SunYen Yee, graduate from Master of Architecture: MArch RIBA Pt II, has won an award at the AIA Dallas Ken Roberts Memorial Delineation Competition Student ‘digital/mixed’ Category (KRob 2019) for his project located in Havana, Cuba.
The KRob competition celebrates the best in architectural delineation that has received international recognition and honours hand and digital delineation by professions and students globally. The competition averages over 400 entries a year, and is the most senior architectural drawing competition in the world.
Alumnus SunYen Yee’s artwork won the award for ‘Best in Category’ for his ‘Student Digital/Mixed’ piece.
The drawing he produced was part of his design representation at DS22 Design Studio at the University, for his main project SEED of Havana-Dissolving Condensers, a new ‘social condenser’ in Havana, Cuba, and was inspired by the social constructivism movement that has shaped the city during its socialist era.
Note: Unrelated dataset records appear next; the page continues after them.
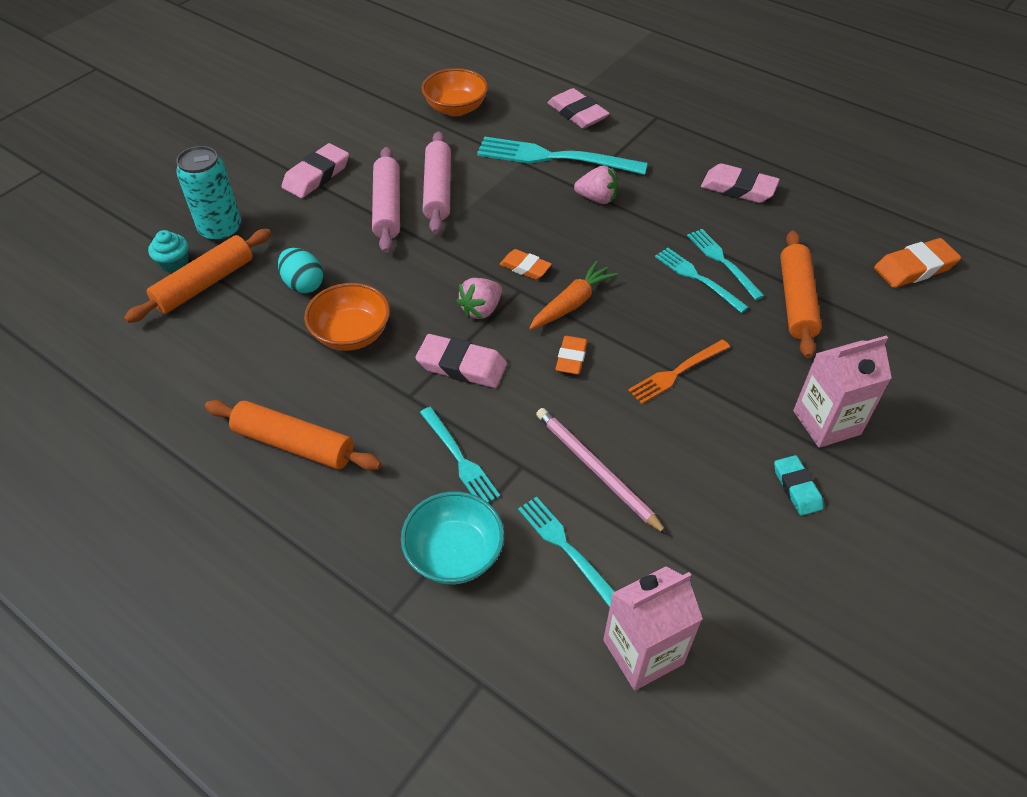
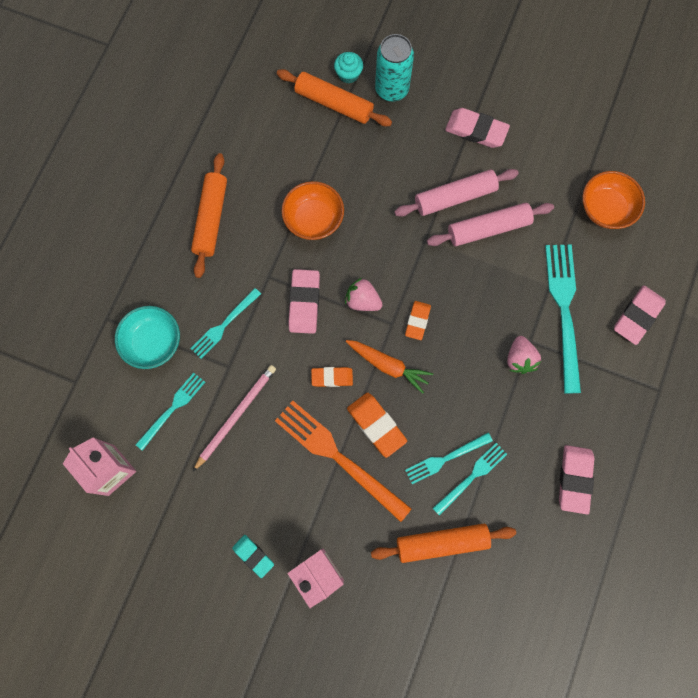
camera: 75 degrees right, 25 degrees up
(303, 284) = (353, 168): turquoise egg -> none
(676, 372) = (338, 457): orange fork -> orange fork, size x1.74
(697, 278) = (445, 458): turquoise fork -> turquoise fork turned 150 degrees counterclockwise
(796, 488) = (253, 556): turquoise eraser -> turquoise eraser turned 75 degrees clockwise
(914, 268) = (514, 645): orange eraser -> orange eraser (376, 425)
The drawing reimagines the city, inserting new seeds of production within the fabric of the city. His drawing is inspired by Chinese traditional painting and is a mixed media piece. His project is unique in its research by design approach, with a dialogue between scales, analytical text and drawings.
It also builds upon a ‘green’ agenda, a subject that might be viewed in the West as a form of luxury. However, in the case of Cuba which suffered sanctions throughout, it is consciously introduced as an integral form for survival and resilience.
Talking about the achievement, SunYen said: “I am delighted to have been awarded the KRob Best in Category Student Digital/Mixed award for my project, a great encouragement to further my interest in visual representations. This is a notable achievement and has provided me with great knowledge for my future career.”
SunYen’s tutors from DS22, Dr Yara Sharif and Dr Nasser Golzari, added: “The project goes beyond the studio brief which aimed to project the gains of the neighbourhood, with a creative scheme that dissolves, appears and reappears to revitalise Havana’s historic fabrics. SunYen offered a multi-layered way to re-read the streets of Havana away from the glitter of capitalism. By proposing an ephemeral approach to architecture, he introduced us to a new perspective of the city where locals take over with a new system of redistribution of power based on an intensified form of production within the urban voids.
“The work of SunYen is the result of long research, drawings and making with outstanding quality. In recognition, he has won the Best Drawing Award across the School of Architecture at Westminster.”